I used wire strippers to strip the plastic coating from the turbine's wires. That done, I tested whether the turbine worked by holding two 3V coin cell batteries to the wires. The turbine indeed spun! What could I do with this that somehow incorporated textiles? As the turbine spun around, I had a vision of fabric attached to the top of it, draped around it like a skirt, which would hide the metal parts most of the time, but spin when the batteries were activated, like a dancer's skirt. As I was exploring these materials, I also found out that the turbine could be propped up on the black disc piece, by leaning against the disc's motor. That settled the mystery of the disc's role: it would be a platform.

I then ventured back out into the space to find non-electronic materials to incorporate into my project. The felt fabric everyone was using for their e-textile projects seemed too stiff to me to have the spinning effect I was looking for. So I settled on ribbons and sequin tape. I also found some electric tape in blue, my favorite color, to use to attach things together. Here's a picture of almost all the materials I used, which followed the material phenomenon of "magnetizing" to my workspace (a phenomenon that Anna has discovered in her Early Inquiry Project):


I used the blue tape to prop the turbine upright against the disc's motor, and taped the negative lead of the turbine's motor to the negative side of the batteries. The positive lead has to be held in place on the positive side of the batteries in order for the device to spin. I also cut strips of ribbon and sequin tape. I did not end up using the white tape.

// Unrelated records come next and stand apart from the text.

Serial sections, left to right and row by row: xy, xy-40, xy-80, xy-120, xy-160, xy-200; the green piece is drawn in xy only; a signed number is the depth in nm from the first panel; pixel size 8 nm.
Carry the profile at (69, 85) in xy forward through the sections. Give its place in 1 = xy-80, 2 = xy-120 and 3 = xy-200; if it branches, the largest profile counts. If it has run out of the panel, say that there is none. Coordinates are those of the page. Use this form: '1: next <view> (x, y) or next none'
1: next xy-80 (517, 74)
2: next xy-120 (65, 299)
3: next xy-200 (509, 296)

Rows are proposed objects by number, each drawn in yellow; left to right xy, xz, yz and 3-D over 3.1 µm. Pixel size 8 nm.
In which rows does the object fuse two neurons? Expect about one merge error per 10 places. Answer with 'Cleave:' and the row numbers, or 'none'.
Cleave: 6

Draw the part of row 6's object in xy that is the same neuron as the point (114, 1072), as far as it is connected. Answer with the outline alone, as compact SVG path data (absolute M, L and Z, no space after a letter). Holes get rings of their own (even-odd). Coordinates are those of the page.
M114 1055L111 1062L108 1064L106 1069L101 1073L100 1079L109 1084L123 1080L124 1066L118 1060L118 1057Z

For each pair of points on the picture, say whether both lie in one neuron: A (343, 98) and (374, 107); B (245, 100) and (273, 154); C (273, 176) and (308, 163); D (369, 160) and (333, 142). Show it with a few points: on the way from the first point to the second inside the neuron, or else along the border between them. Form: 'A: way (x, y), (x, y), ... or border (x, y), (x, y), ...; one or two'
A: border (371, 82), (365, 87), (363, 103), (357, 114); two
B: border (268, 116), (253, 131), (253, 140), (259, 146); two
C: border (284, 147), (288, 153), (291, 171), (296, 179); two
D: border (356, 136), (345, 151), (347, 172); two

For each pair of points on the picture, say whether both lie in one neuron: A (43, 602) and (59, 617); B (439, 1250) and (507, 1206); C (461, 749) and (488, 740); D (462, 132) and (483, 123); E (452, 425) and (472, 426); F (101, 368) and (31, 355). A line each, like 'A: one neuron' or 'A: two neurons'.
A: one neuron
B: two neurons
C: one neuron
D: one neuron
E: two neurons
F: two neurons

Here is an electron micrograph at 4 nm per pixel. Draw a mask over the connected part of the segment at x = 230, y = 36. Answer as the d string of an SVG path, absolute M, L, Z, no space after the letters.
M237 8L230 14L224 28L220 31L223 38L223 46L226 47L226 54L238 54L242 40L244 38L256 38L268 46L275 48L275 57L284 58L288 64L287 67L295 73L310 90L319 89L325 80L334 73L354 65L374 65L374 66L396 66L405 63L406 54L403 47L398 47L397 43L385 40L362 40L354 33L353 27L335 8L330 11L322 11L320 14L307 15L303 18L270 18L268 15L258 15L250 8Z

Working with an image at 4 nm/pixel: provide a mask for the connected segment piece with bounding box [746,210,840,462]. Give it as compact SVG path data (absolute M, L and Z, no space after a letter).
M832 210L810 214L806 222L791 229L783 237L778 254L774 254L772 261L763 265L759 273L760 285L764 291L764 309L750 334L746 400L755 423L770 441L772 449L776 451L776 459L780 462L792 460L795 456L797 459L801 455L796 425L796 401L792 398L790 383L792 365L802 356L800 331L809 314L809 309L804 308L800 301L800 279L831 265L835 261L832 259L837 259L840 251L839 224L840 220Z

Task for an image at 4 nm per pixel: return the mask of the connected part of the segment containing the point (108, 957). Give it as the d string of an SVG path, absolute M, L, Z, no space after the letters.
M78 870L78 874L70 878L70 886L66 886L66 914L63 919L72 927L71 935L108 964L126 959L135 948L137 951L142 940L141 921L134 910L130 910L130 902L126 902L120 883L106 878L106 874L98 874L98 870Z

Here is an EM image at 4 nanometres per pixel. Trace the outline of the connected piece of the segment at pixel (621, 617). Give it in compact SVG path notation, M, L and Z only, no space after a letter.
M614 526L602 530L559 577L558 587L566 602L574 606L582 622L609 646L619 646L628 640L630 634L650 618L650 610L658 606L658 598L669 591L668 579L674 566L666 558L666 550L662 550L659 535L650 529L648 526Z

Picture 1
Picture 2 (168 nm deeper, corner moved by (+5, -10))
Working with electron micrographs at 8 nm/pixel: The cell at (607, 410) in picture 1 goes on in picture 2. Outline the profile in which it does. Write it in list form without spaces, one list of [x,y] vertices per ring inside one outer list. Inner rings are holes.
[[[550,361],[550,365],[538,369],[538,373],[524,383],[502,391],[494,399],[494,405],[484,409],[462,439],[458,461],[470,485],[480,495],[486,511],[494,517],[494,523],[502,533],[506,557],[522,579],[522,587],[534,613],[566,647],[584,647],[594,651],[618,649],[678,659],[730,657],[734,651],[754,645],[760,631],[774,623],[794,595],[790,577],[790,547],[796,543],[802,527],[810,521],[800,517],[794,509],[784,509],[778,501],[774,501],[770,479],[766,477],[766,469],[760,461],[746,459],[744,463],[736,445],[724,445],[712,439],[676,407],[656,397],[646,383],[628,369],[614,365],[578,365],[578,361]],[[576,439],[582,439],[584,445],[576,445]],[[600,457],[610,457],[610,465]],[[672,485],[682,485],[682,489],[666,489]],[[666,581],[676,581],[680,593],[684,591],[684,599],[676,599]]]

Next I tried attaching the ribbons to the top of the turbine with clear Scotch-like tape, but it didn't work. So I used hot glue instead. Here's a photo of the final product next to the hot glue guns:



When I was done, I was quite vocal about how I had made a project that "ruptured gender scripts" around technology because it repurposed mechanical, practical, masculine-coded pieces into a beautiful, playful spinning toy that incorporated feminine-coded materials like ribbons and sequins. Here's a video of the device in action:

 
Don't ask me to explain what this thing is supposed to be! It kind of reminds me of a merry-go-round or one of those spinning swing rides at carnivals. The important point is I tinkered with materials, let their properties rather than their original intended uses speak for themselves, and disrupted gender scripts by combining traditionally masculine and traditionally feminine materials. The agency to create such a thing was only possible in the free and open context of the MILL, with its assemblage of materials that cover a wide range of high-tech, low-tech, masculine, feminine, electronics, and craft, all working in intra-action.